Most DMs will use most of the book, though, taking the presented rules as a solid blueprint for a horror campaign. This increases the amount of record-keeping round the table quite a bit, as you will be tracking sanity, corruption levels, madness, and fear, as well as a potential wealth of debilitating effects and conditions. Paizo have missed an open goal by not providing a specialised Horror Adventures character sheet that would allow these details to be tracked quickly and easily by players.
I’m also not fond of all the Lovecraftian references within the book, and I say this as a Lovecraft fan who’s read everything the man ever wrote. Of course, Lovecraftian horror is having a huge boom and the Cthulhu Mythos is hot shit at the moment, but does it really need to be shoehorned into anything and everything horror-related? This shoehorning isn’t even subtle – Elder Things and Mythos creatures are simply lifted wholesale and dumped into Pathfinder’s world of Golarion, nothing changed, not even the names. By all means pay tribute to the Mythos, and include as much cosmic horror as you like, but at least take it as inspiration and create your own version for your own world, in the same way that the Greek and Roman gods and goddesses have been re-imagined, re-purposed, and re-named to create a flavourful but still unique pantheon for the setting. Having Shoggoths and Cthulhu mentioned in Golarion is as jarring as having a Game of Thrones character start talking about Jesus.

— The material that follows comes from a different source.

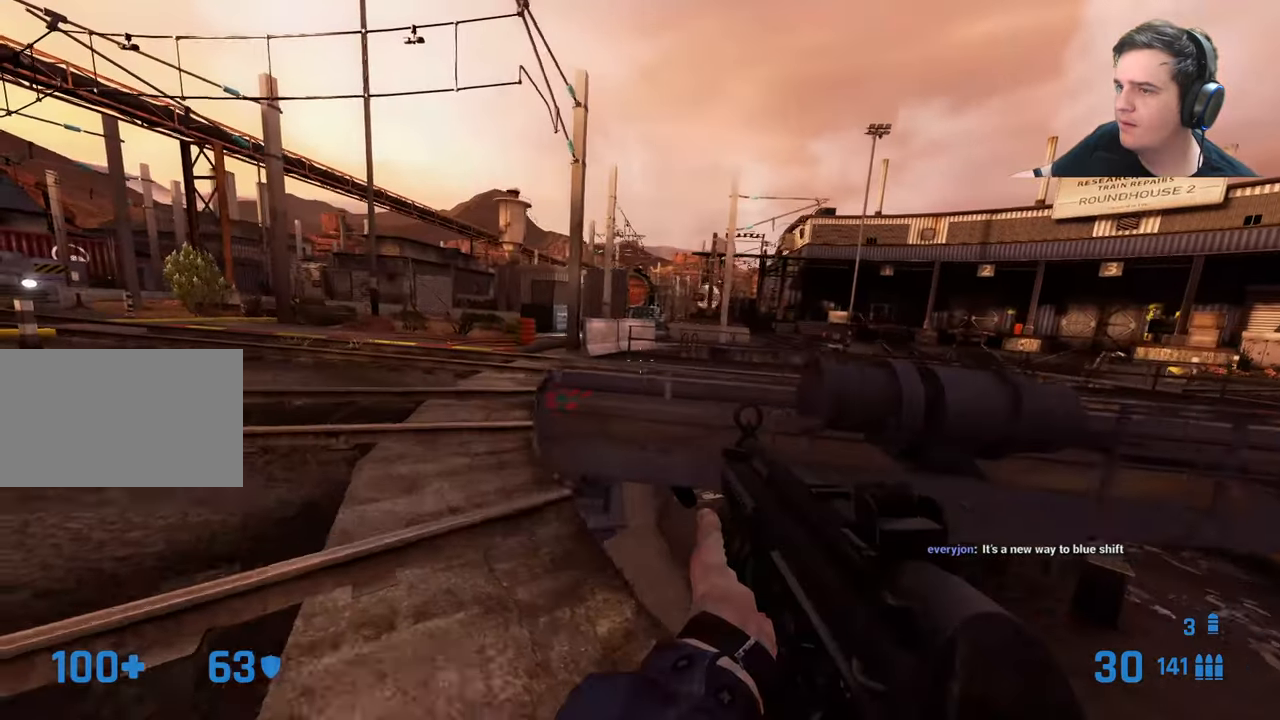
{"keys": ["a", "w"]}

Overall, though, these are minor things. By emphasising role-play and player disempowerment, rather than the usual sourcebook approach of providing plenty of power-ups for the players, Pathfinder: Horror Adventures asks gamers to look at Pathfinder and do some fundamental restructuring. I haven’t been this excited to play a fantasy RPG since I first played third edition D&D thirteen years ago. I had felt burnt out, that I’d been everywhere and seen everything. Now, I want to dive in and play again: my character could be a tortured vampiric paladin, a cursed gingerbread witch, a rabble-rousing mesmerist lycanthrope, or a nihilistic devolutionist druid who wants to destroy all sentient life. Or I could run a game based on Alien with the new Hive monsters, attack my players with a horde of cannibalistic flesh puppets, or set them against great, terrible challenges that will slowly drive them mad. Pathfinder: Horror Adventures is a supplement aimed squarely at DMs who want to shake up the very core of their Pathfinder games and turn the traditional swords-and-sorcery template on its head.